School choice, virtual learning broaden options for Wyoming students

By Annaliese Wiederspahn, Cowboy State Daily

Imagine your seventh grader, headphones on, attending algebra class at your kitchen table. Or watching your fourth grader wrap up a Wyoming history lecture at a coffee shop.

For students at the Wyoming Virtual Academy, all they need to attend class is a computer and a reliable internet connection.

Public school parents, teachers, administrators and students from WYVA joined homeschoolers, private schoolers and school choice advocates for a “Capitol Day” gathering last Friday at the Union Pacific Depot in Cheyenne.

They gathered for breakfast, presentations and a tour of downtown Cheyenne with the goal of supporting school choice and advocating for keeping the variety of educational options available to Wyoming kids as broad as possible.

WYVA is a school without traditional classrooms, a playground, a cafeteria or a gymnasium. The entirely online, tuition-free, full-time public school is a program of Niobrara County School District No. 1 in Lusk, but students log-in to classes from all across Wyoming. Some even attend from beyond Wyoming’s borders.

Celebrating its tenth year in existence, WYVA serves Wyoming students from kindergarten through high school.

“We have ranchers. We have farmers. We have families that travel. We have military families that have done school with us from overseas but they get to continue to have some consistency all the way from (kindergarten) up to (12th grade),” said Jennifer Schultze, a WYVA music teacher. “I think there was that need in our state of giving kids options where they weren’t traveling in a vehicle for an hour or two from the ranch into town.”

The event was hosted by the Wyoming Chapter of the National Coalition for Public School Options and attended by several state lawmakers including State Senator Stephan Pappas (R-Cheyenne) and State Representative Landon Brown (R-Cheyenne).

Students, teachers, administrators and parents swapped personal homeschooling and virtual learning stories, while always returning to the same refrain: whatever reason for choosing a particular schooling environment, that choice must be left in the hands of parents. Or, as was emblazoned on the t-shirts handed out at the door: #TrustParents.

“We have these certified teachers who just love the kids and they are really, really great people,” said WYVA Principal Joe Heywood. “I won’t ever leave Wyoming Virtual Academy just because I don’t want to leave this great group of teachers. I found kind of a gold mine of good people.”

Parents and administrators at WYVA say the quality of the teachers and the flexible alternative to traditional brick-and-mortar schools allow kids who might not otherwise make it to graduation day to flourish.

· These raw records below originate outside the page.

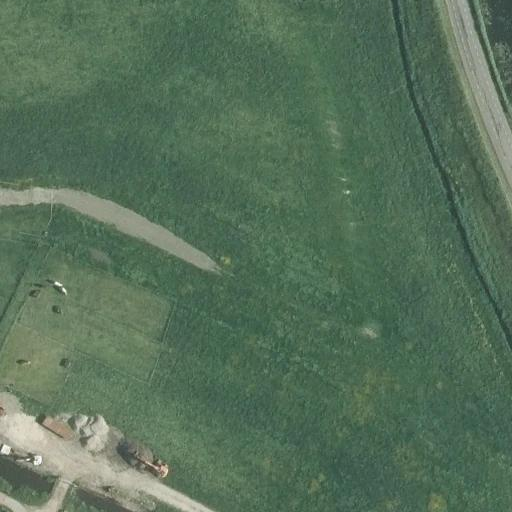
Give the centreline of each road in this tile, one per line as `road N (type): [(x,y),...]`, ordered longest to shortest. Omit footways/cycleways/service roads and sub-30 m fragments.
road 1 (track): [(50,511),(70,469),(98,461),(193,511)]
road 2 (tertiary): [(511,159),(457,0)]
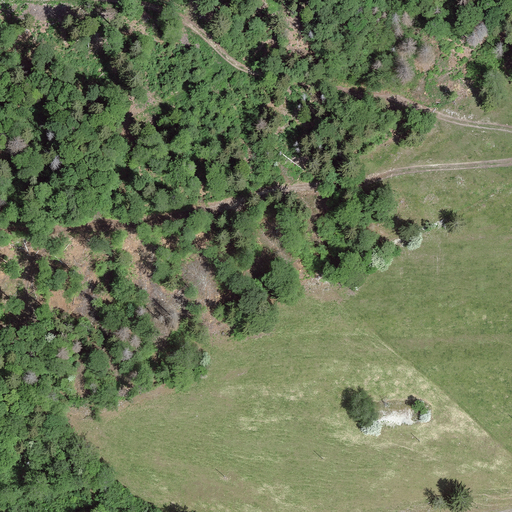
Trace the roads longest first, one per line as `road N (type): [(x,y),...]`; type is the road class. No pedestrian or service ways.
road 1 (track): [(0,232),(133,225),(268,189),(511,161)]
road 2 (track): [(127,0),(171,10),(244,67),(511,132)]
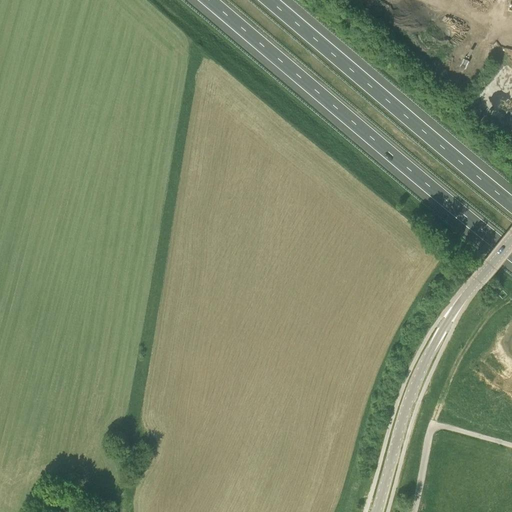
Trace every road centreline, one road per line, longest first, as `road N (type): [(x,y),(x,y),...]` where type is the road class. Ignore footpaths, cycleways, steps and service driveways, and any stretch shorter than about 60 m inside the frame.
road 1 (track): [(125,469),(195,53),(187,43)]
road 2 (motorway): [(207,0),(511,255)]
road 3 (motorway): [(511,204),(271,0)]
road 4 (tertiary): [(376,511),(419,373),(447,319),(511,236)]
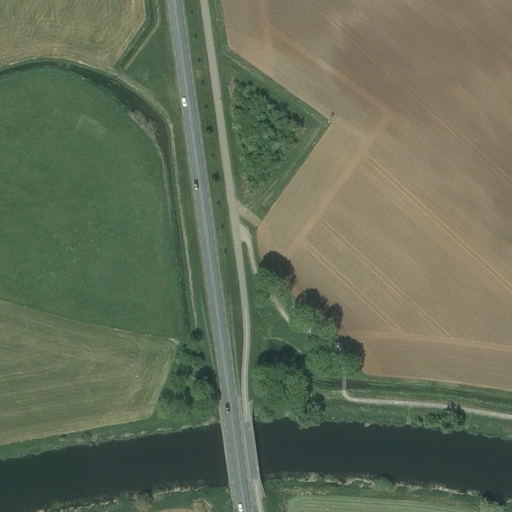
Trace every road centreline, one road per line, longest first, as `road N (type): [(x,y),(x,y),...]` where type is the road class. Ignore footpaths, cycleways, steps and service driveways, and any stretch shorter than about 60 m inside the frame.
road 1 (primary): [(244,511),(175,0)]
road 2 (unclassified): [(235,227),(203,0)]
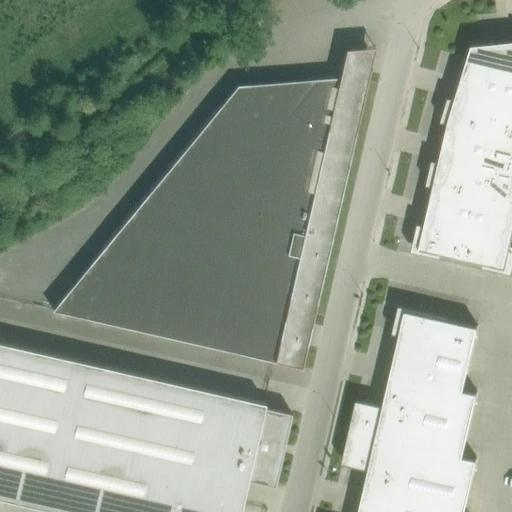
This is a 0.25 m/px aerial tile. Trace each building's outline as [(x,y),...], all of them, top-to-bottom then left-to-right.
[(473,43),(468,58),(507,67),(511,68),(511,45),(495,47),(495,41),(473,43)] [(99,252),(85,315),(84,316),(302,366),(307,343),(305,343),(310,324),(312,324),(312,323),(370,70),(368,46),(346,47),(340,76),(318,77),(292,109),(269,90),(245,120),(223,102),(99,252)] [(442,120),(449,121),(492,131),(507,67),(468,58),(464,72),(470,74),(463,98),(449,95),(442,120)] [(511,68),(507,67),(492,131),(511,135),(511,68)] [(428,183),(435,185),(478,195),(492,131),(449,121),(446,135),(452,136),(446,161),(433,158),(428,183)] [(511,135),(492,131),(478,195),(511,202),(511,135)] [(443,252),(464,256),(478,195),(435,185),(432,198),(437,200),(432,224),(419,221),(413,246),(442,253),(443,252)] [(511,202),(478,195),(464,256),(485,261),(484,263),(511,268),(511,242),(506,242),(511,216),(511,202)] [(395,358),(392,373),(464,390),(464,388),(472,353),(478,325),(449,318),(448,319),(400,308),(395,330),(407,333),(403,353),(401,359),(395,358)] [(275,485),(288,427),(291,412),(264,405),(265,402),(0,341),(0,496),(69,511),(218,511),(227,474),(275,485)] [(352,422),(350,431),(463,456),(464,455),(478,392),(464,388),(464,390),(392,373),(384,404),(363,399),(357,398),(352,422)] [(348,438),(343,461),(349,463),(370,468),(363,499),(417,511),(465,511),(478,458),(464,455),(463,456),(350,431),(348,438)] [(417,511),(363,499),(359,511),(417,511)]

“As a high school teacher, I have watched kids graduate under really challenging circumstances where they may have not been able to before with a family member with cancer, maybe they have a truck driver as a father and they can travel with him,” Schultze said. “We’ve had lots of teen parents that have graduated with us successfully.”

Homeschool mom Amy Nelson says there are lots of different reasons why parents choose to school from home, but whatever the environment, it’s crucial that parents retain the choice of where and how their child is educated.

“Traditional school doesn’t work for everybody,” said Nelson. “For me it was just, this is what I want to do. This is the time I don’t get back with my kids. They are thriving and they are enjoying it. So as long as that’s happening we will continue to make the choice to school at home.”